• Texte inspiré de "Black City Parade" d'Indochine

    Pour le concours d'une Indofan (maintenant Queen Paramount)

    Finie 4ème :3

    Mes prix ^^ :

      

  •     Mon maître est mort. À quoi ma vie va-t-elle servir maintenant ? Il n'y aura plus personne pour me guider, ou plutôt pour me dicter ma conduite. Comment vais-je vivre, dans ce monde noir et déloyal ? Avant, j'étais un esclave, un enfant bâtard, je n'étais pas très bien traité, mais au moins j'avais un toit, de quoi manger de quoi m'habiller. Comment survivre à présent dans ce monde froid, où les gens vous tournent le dos si vous n'avez pas assez de valeur à leurs yeux ? Mon maître est mort, entrainant dans sa tombe ce qui assurait ma survie. Mon frère jumeau, qui vivait avec moi, est mort, entrainant dans sa tombe ma seule part d'amour et d'espoir avec lui. Ai-je seulement le droit de vivre, dans ce monde où les gens non-désirés son mit en fourrière, comme de vulgaires animaux, avant d'être tué discrètement dans un lieu sombre et éloigné de toute vie, à part celle du bourreau ? On trouve au moins un de ces bâtiments respirant la mort dans chaque ville, surplombant les maisons et immeubles démolis depuis maintenant une cinquantaine d'années. À part un autre bâtiment faisant office de mairie, rien n'était neuf. Les anciennes habitations n'avait jamais été réparées, les gens vivant pour les plus chanceux des de magnifiques villas souterraines, les autres, le rebut de la société, comme moi, devenaient soit les esclaves de ces maîtres impitoyables, soit survivaient comme ils le pouvaient dans les ruines des maisons. Cela ne me servirait à rien de continuer de vivre, je le savais, ma présence sur ce monde ne ferait jamais rien d'autre qu'un peu de mal en plus à notre vieille planète, mais qui se souciait d'elle à présent ? Mais, pourquoi, alors qu'au plus profond de moi même, je sais que je ne peux ni ne veux vivre, qu'est ce qui me retient de sauter dans le vide, du haut de cet immeuble, appelé Adios a la luz par le peuple ?

       Après une heure passée au sommet du bâtiment, contemplant mes pieds au dessus du vide, mes pensée battue par le vent qui souffle si fort si en hauteur, je crois que je sais.

    Cette lumière au bout du chemin que les gens appelait espoir existe encore en moins.

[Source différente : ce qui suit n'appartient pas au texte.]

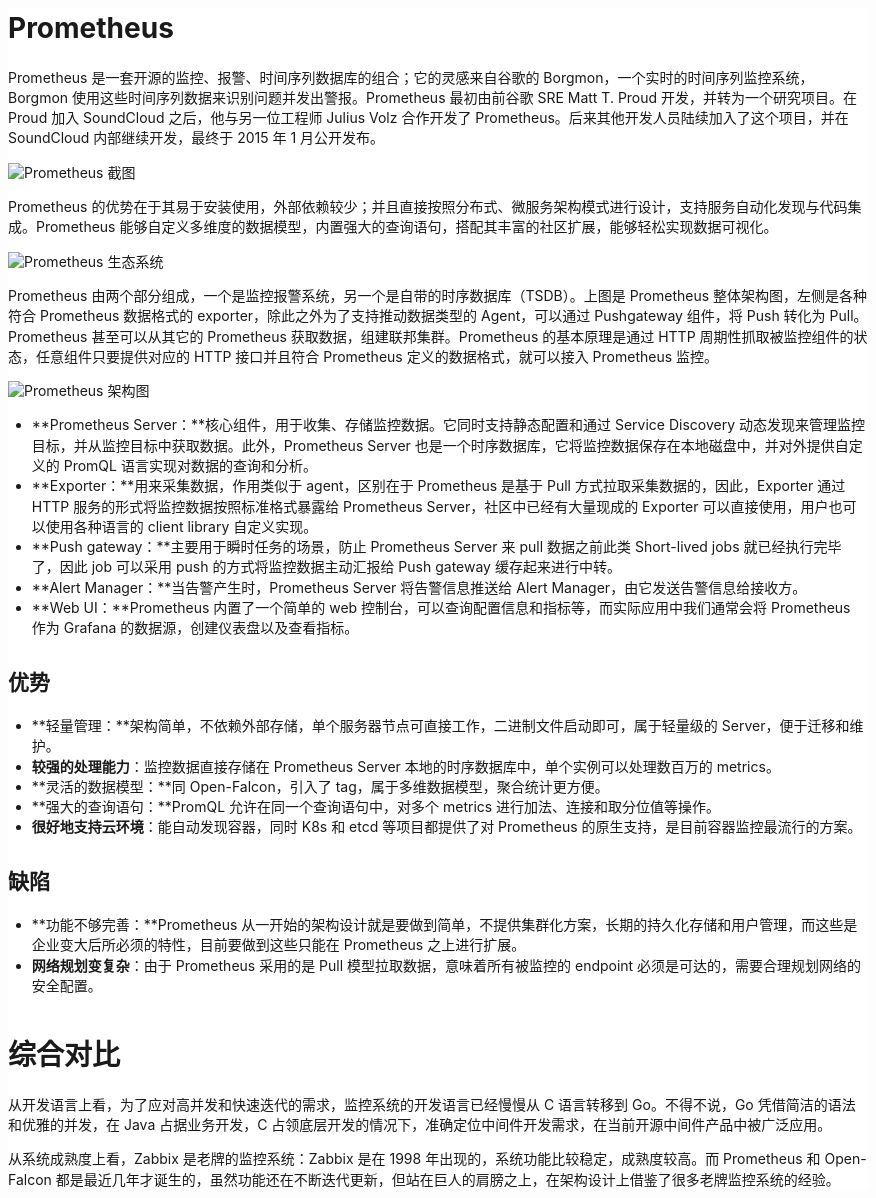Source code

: # Prometheus

Prometheus 是一套开源的监控、报警、时间序列数据库的组合；它的灵感来自谷歌的 Borgmon，一个实时的时间序列监控系统，Borgmon 使用这些时间序列数据来识别问题并发出警报。Prometheus 最初由前谷歌 SRE Matt T. Proud 开发，并转为一个研究项目。在 Proud 加入 SoundCloud 之后，他与另一位工程师 Julius Volz 合作开发了 Prometheus。后来其他开发人员陆续加入了这个项目，并在 SoundCloud 内部继续开发，最终于 2015 年 1 月公开发布。

![Prometheus 截图](https://s1.ax1x.com/2020/08/09/a7BldK.md.png)

Prometheus 的优势在于其易于安装使用，外部依赖较少；并且直接按照分布式、微服务架构模式进行设计，支持服务自动化发现与代码集成。Prometheus 能够自定义多维度的数据模型，内置强大的查询语句，搭配其丰富的社区扩展，能够轻松实现数据可视化。

![Prometheus 生态系统](https://i.postimg.cc/g0SDCRhK/image.png)

Prometheus 由两个部分组成，一个是监控报警系统，另一个是自带的时序数据库（TSDB）。上图是 Prometheus 整体架构图，左侧是各种符合 Prometheus 数据格式的 exporter，除此之外为了支持推动数据类型的 Agent，可以通过 Pushgateway 组件，将 Push 转化为 Pull。Prometheus 甚至可以从其它的 Prometheus 获取数据，组建联邦集群。Prometheus 的基本原理是通过 HTTP 周期性抓取被监控组件的状态，任意组件只要提供对应的 HTTP 接口并且符合 Prometheus 定义的数据格式，就可以接入 Prometheus 监控。

![Prometheus 架构图](https://s1.ax1x.com/2020/08/09/a7BGJe.md.png)

- **Prometheus Server：**核心组件，用于收集、存储监控数据。它同时支持静态配置和通过 Service Discovery 动态发现来管理监控目标，并从监控目标中获取数据。此外，Prometheus Server 也是一个时序数据库，它将监控数据保存在本地磁盘中，并对外提供自定义的 PromQL 语言实现对数据的查询和分析。
- **Exporter：**用来采集数据，作用类似于 agent，区别在于 Prometheus 是基于 Pull 方式拉取采集数据的，因此，Exporter 通过 HTTP 服务的形式将监控数据按照标准格式暴露给 Prometheus Server，社区中已经有大量现成的 Exporter 可以直接使用，用户也可以使用各种语言的 client library 自定义实现。
- **Push gateway：**主要用于瞬时任务的场景，防止 Prometheus Server 来 pull 数据之前此类 Short-lived jobs 就已经执行完毕了，因此 job 可以采用 push 的方式将监控数据主动汇报给 Push gateway 缓存起来进行中转。
- **Alert Manager：**当告警产生时，Prometheus Server 将告警信息推送给 Alert Manager，由它发送告警信息给接收方。
- **Web UI：**Prometheus 内置了一个简单的 web 控制台，可以查询配置信息和指标等，而实际应用中我们通常会将 Prometheus 作为 Grafana 的数据源，创建仪表盘以及查看指标。

## 优势

- **轻量管理：**架构简单，不依赖外部存储，单个服务器节点可直接工作，二进制文件启动即可，属于轻量级的 Server，便于迁移和维护。
- **较强的处理能力**：监控数据直接存储在 Prometheus Server 本地的时序数据库中，单个实例可以处理数百万的 metrics。
- **灵活的数据模型：**同 Open-Falcon，引入了 tag，属于多维数据模型，聚合统计更方便。
- **强大的查询语句：**PromQL 允许在同一个查询语句中，对多个 metrics 进行加法、连接和取分位值等操作。
- **很好地支持云环境**：能自动发现容器，同时 K8s 和 etcd 等项目都提供了对 Prometheus 的原生支持，是目前容器监控最流行的方案。

## 缺陷

- **功能不够完善：**Prometheus 从一开始的架构设计就是要做到简单，不提供集群化方案，长期的持久化存储和用户管理，而这些是企业变大后所必须的特性，目前要做到这些只能在 Prometheus 之上进行扩展。
- **网络规划变复杂**：由于 Prometheus 采用的是 Pull 模型拉取数据，意味着所有被监控的 endpoint 必须是可达的，需要合理规划网络的安全配置。

# 综合对比

从开发语言上看，为了应对高并发和快速迭代的需求，监控系统的开发语言已经慢慢从 C 语言转移到 Go。不得不说，Go 凭借简洁的语法和优雅的并发，在 Java 占据业务开发，C 占领底层开发的情况下，准确定位中间件开发需求，在当前开源中间件产品中被广泛应用。

从系统成熟度上看，Zabbix 是老牌的监控系统：Zabbix 是在 1998 年出现的，系统功能比较稳定，成熟度较高。而 Prometheus 和 Open-Falcon 都是最近几年才诞生的，虽然功能还在不断迭代更新，但站在巨人的肩膀之上，在架构设计上借鉴了很多老牌监控系统的经验。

    Pourquoi douté-je toujours alors ? Quelle sera ma destinée dans ce monde ? Aurais-je… peur de vivre ? Le sol, si loin en dessous de moi, m'appelle. Une main de fer invisible m'empêche pourtant de me laisser tomber dans le vide. Je me sens écartelé, tiraillé de tous côtés par plusieurs choses à la fois. Principalement, d'un côté, la peur et l'inconnu me poussant de plus en plus fort. De l'autre, ce que je sens grandir en moi à chaque seconde, mais restant une toute petite flammèche au fond de mon cœur, l'espoir, très faible, mais que je sens battre en écho à mon cœur, et la peur et l'inconnu aussi, mais de mourir. Que se passera-t-il une fois que je rejoindrais le monde des morts ? Ces vieilles religions oubliées, parlant de lieu de repos suprême et éternel, ou de lieu de torture infinie en attendant une rédemption très souvent impossible, disent-elle vraie ? Et si, justement… je me retrouvais dans ce que les gens appelaient enfer ?

       Que faire, que faire ? Je me torture moi même. Le repos éternel serait si bienfaisant, juste un pas pour y accéder…

    Un cri.

    Soudain, au loin, un cri.

       Je rouvre mes yeux, que j'avais inconsciemment fermé durant mon débat intérieur. Je les sens animés d'une lueur nouvelle.

    Celle de la détermination.

    J'avais un monde à sauver, après tout.

       Après, une nouvelle vie m'attendrait.  Brusquement, un flash dans ma tête. Deux yeux gris fascinants apparaissent à mon esprit. J'allais devoir les retrouver.